- _阅读材料_
========

表 4 影响肺癌患者生存期的单因素分析Tab 4 The influences of single factor on life cycle for patients with lung cancer
表 5 多因素对肺癌患者生存期影响的Cox回归分析Tab 5 Cox regression analysis for multivariate's influence of patients with lung cancer surial
从生活质量各条目看,晚期肺癌患者感到疲乏和日常生活困难的比重较大,食欲差的比重也较大,加之癌症为消耗性疾病,所以其营养不良者的比重较大;治疗副作用的影响较严重,提示应该改善和加强治疗与护理的干预。多因素分析表明,患者对病情的了解情况、止痛治疗效果和营养状况分别为肺癌患者生活质量的独立危险因素,提示适当隐瞒患者病情、善意的谎言对于减轻患者思想压力、保证其生活质量具有重要性;有效的疼痛控制是肺癌患者生活质量的必要保证;饮食指导为患者提供抗癌食物和丰富的营养有利于提高其生活质量;此外,KPS评分与生活质量评价是一致的,良好的一般状况和自理能力、充沛的精力与好的生活质量密不可分。疼痛从多方面严重影响着肺癌患者的生活质量,除了止痛效果外,疼痛的性质、时长、程度都是很重要的影响因素,诊疗引起的疼痛对生活质量的影响提示要改良诊疗手段和设备,医护人员在服务时要手法轻柔、温馨关怀,进而减少患者的痛苦。治疗的副作用不容忽视,文献[11]指出便秘影响肺癌患者生活质量;本研究显示嗜睡影响生活质量,相关研究[12]也报道肺癌患者睡眠和生物节律紊乱与生活质量的相互关系。无论在荷兰还是日本,化疗对肺癌患者的生活质量影响明显[11],本研究显示化疗对生活质量的影响无统计学意义,可能是人群及样本不同导致,也可能是化疗产生一定的痛苦和副作用而将其效果削弱。研究[4]指出年轻、男性、手术治疗组患者的生活质量较好,低文化程度及低收入患者的生活质量较差,可能样本各因素的具体分布情况与前者没有可比性,所以这些因素在本研究中均无统计学意义,但不可忽视文化程度对生活质量的影响,相关研究[13]指出文化程度相对比较低的患者心理承受能力低,遵医行为少以致生活质量低,需要医护人员多关心较低文化程度患者的心理状态。

========

- _所给资料_
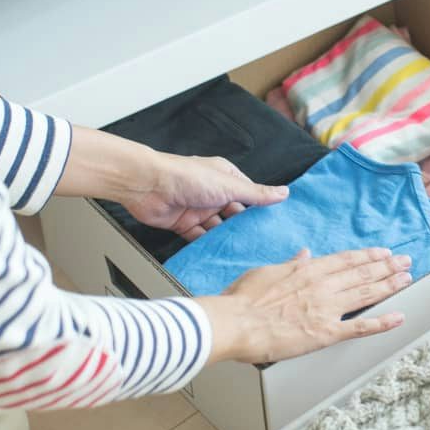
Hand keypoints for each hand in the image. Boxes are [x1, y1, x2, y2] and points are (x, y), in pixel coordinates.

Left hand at [122, 152, 287, 240]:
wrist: (147, 187)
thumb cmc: (186, 177)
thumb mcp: (229, 185)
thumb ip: (256, 193)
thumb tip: (283, 192)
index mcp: (225, 178)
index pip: (248, 194)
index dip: (260, 208)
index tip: (272, 223)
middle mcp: (212, 192)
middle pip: (234, 213)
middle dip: (243, 227)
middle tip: (259, 242)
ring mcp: (198, 208)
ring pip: (218, 227)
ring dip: (225, 237)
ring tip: (241, 251)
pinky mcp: (183, 224)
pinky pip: (199, 237)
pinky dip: (207, 244)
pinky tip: (218, 253)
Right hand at [195, 248, 411, 363]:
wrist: (236, 323)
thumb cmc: (243, 300)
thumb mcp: (267, 272)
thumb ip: (290, 264)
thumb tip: (304, 254)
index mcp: (308, 270)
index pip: (346, 259)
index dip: (368, 256)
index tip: (383, 253)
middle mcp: (323, 285)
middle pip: (362, 272)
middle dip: (387, 266)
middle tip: (405, 262)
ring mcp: (327, 308)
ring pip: (367, 293)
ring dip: (390, 285)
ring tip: (407, 278)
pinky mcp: (326, 333)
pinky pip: (361, 327)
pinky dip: (382, 322)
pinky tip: (398, 317)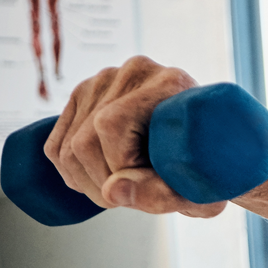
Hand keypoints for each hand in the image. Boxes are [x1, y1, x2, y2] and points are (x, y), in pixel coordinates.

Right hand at [45, 55, 225, 216]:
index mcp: (168, 82)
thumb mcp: (200, 191)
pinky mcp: (84, 99)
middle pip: (84, 140)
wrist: (209, 149)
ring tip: (124, 188)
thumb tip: (113, 192)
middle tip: (134, 195)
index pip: (111, 125)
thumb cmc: (211, 170)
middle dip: (104, 182)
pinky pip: (55, 146)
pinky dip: (71, 173)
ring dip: (89, 183)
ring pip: (67, 148)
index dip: (119, 167)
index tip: (146, 187)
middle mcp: (134, 72)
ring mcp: (104, 81)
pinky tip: (102, 179)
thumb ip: (164, 195)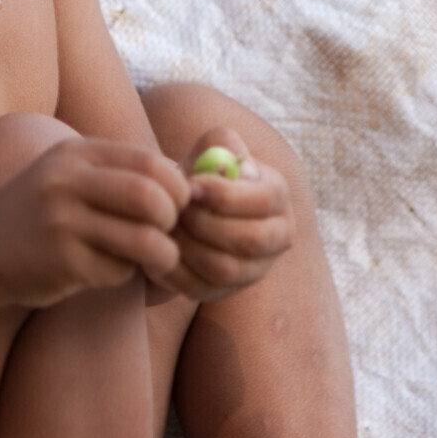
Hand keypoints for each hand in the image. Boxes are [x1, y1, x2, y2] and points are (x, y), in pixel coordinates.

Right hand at [0, 138, 190, 307]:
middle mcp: (65, 183)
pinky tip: (109, 269)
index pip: (149, 162)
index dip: (176, 186)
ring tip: (157, 258)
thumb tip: (187, 178)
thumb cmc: (39, 213)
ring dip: (162, 254)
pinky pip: (118, 271)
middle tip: (169, 232)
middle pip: (150, 196)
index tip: (177, 205)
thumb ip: (119, 172)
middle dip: (173, 219)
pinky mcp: (59, 263)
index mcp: (75, 154)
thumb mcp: (69, 175)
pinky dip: (126, 273)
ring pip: (143, 239)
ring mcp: (60, 224)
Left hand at [159, 126, 294, 301]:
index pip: (265, 200)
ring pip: (224, 269)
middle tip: (174, 210)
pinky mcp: (224, 292)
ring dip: (188, 246)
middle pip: (250, 240)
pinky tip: (159, 247)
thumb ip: (222, 145)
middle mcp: (277, 237)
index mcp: (277, 197)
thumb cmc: (198, 173)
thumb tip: (237, 169)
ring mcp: (253, 270)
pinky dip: (174, 269)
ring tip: (165, 226)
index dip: (226, 195)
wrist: (181, 207)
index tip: (189, 187)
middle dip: (205, 223)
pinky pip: (199, 289)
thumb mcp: (209, 148)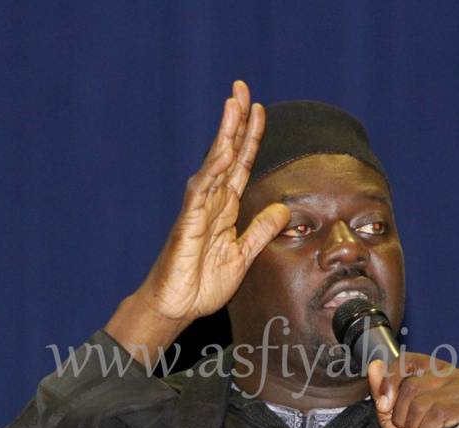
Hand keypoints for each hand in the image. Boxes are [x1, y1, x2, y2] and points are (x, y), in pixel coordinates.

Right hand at [106, 81, 290, 352]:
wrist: (175, 308)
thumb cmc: (202, 284)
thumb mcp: (243, 256)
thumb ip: (261, 231)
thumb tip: (283, 207)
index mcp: (225, 208)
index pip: (241, 165)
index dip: (251, 137)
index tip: (260, 109)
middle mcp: (211, 202)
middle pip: (227, 154)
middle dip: (235, 122)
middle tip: (241, 88)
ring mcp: (198, 211)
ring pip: (213, 165)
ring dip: (224, 135)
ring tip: (233, 106)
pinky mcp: (188, 224)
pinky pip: (200, 193)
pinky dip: (212, 172)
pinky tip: (223, 153)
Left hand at [367, 353, 458, 427]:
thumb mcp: (394, 417)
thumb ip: (382, 391)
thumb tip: (374, 366)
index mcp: (437, 371)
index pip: (407, 361)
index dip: (390, 383)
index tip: (385, 405)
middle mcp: (455, 374)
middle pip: (410, 385)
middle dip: (402, 416)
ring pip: (421, 402)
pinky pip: (438, 414)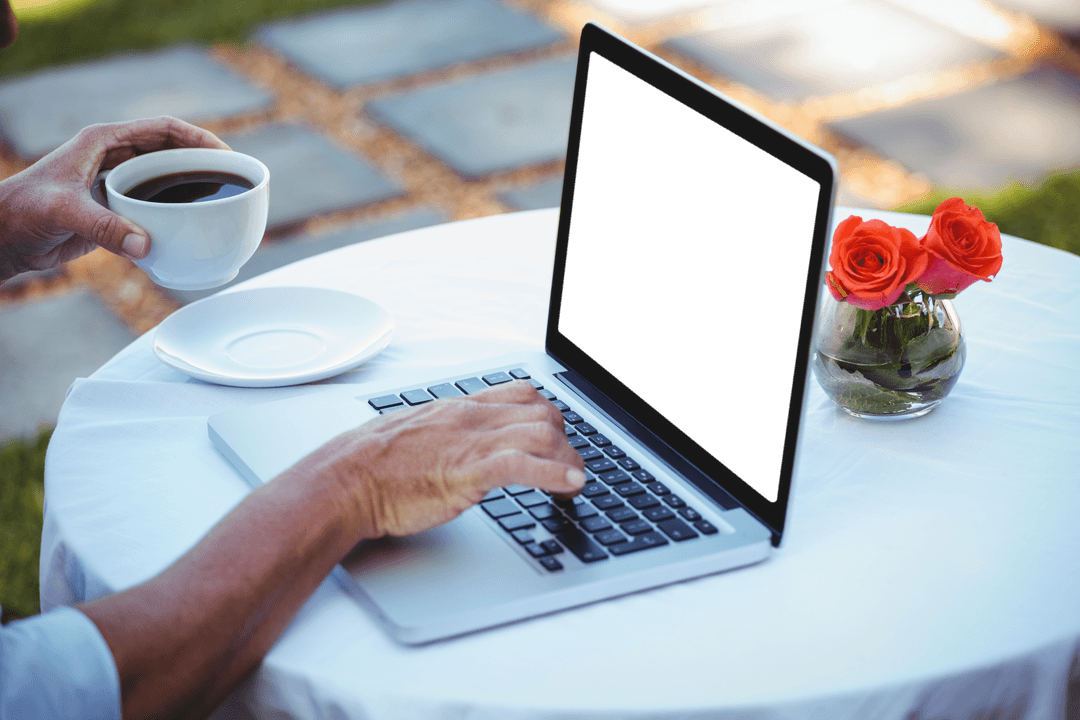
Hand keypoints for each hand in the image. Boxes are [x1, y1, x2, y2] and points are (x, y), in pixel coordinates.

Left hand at [0, 116, 229, 281]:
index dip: (197, 138)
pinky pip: (153, 206)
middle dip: (202, 161)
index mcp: (102, 142)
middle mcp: (111, 158)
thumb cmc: (22, 212)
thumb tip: (145, 245)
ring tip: (219, 200)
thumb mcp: (64, 213)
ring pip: (163, 178)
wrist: (3, 237)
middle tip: (232, 177)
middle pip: (169, 152)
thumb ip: (105, 227)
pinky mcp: (113, 209)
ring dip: (190, 187)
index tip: (224, 153)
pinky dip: (174, 213)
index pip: (162, 130)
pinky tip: (191, 226)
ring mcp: (114, 183)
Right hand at [295, 380, 586, 539]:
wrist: (343, 481)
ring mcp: (470, 443)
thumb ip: (446, 435)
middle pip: (541, 410)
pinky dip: (555, 474)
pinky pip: (522, 465)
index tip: (558, 437)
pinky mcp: (467, 472)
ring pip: (540, 433)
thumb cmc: (371, 466)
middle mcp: (469, 419)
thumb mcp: (416, 436)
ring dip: (568, 458)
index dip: (548, 414)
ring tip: (576, 481)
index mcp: (458, 408)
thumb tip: (461, 447)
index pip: (520, 393)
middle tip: (570, 464)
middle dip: (566, 438)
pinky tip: (571, 486)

========

- _练习题目_
a: 根据阅读材料,多因素分析表明哪几项分别是肺癌患者生活质量的独立危险因素?
b: 判断下列说法是否与阅读材料相符,回答"是"或"否",并引用材料中起决定作用的原话:(i) 本研究显示化疗对生活质量的影响具有统计学意义;(ii) KPS评分与生活质量评价是一致的;(iii) 本研究显示嗜睡影响生活质量。

- _参考答案_
a: 患者对病情的了解情况、止痛治疗效果和营养状况。

b:
(i) 否。"本研究显示化疗对生活质量的影响无统计学意义"
(ii) 是。"KPS评分与生活质量评价是一致的"
(iii) 是。"本研究显示嗜睡影响生活质量"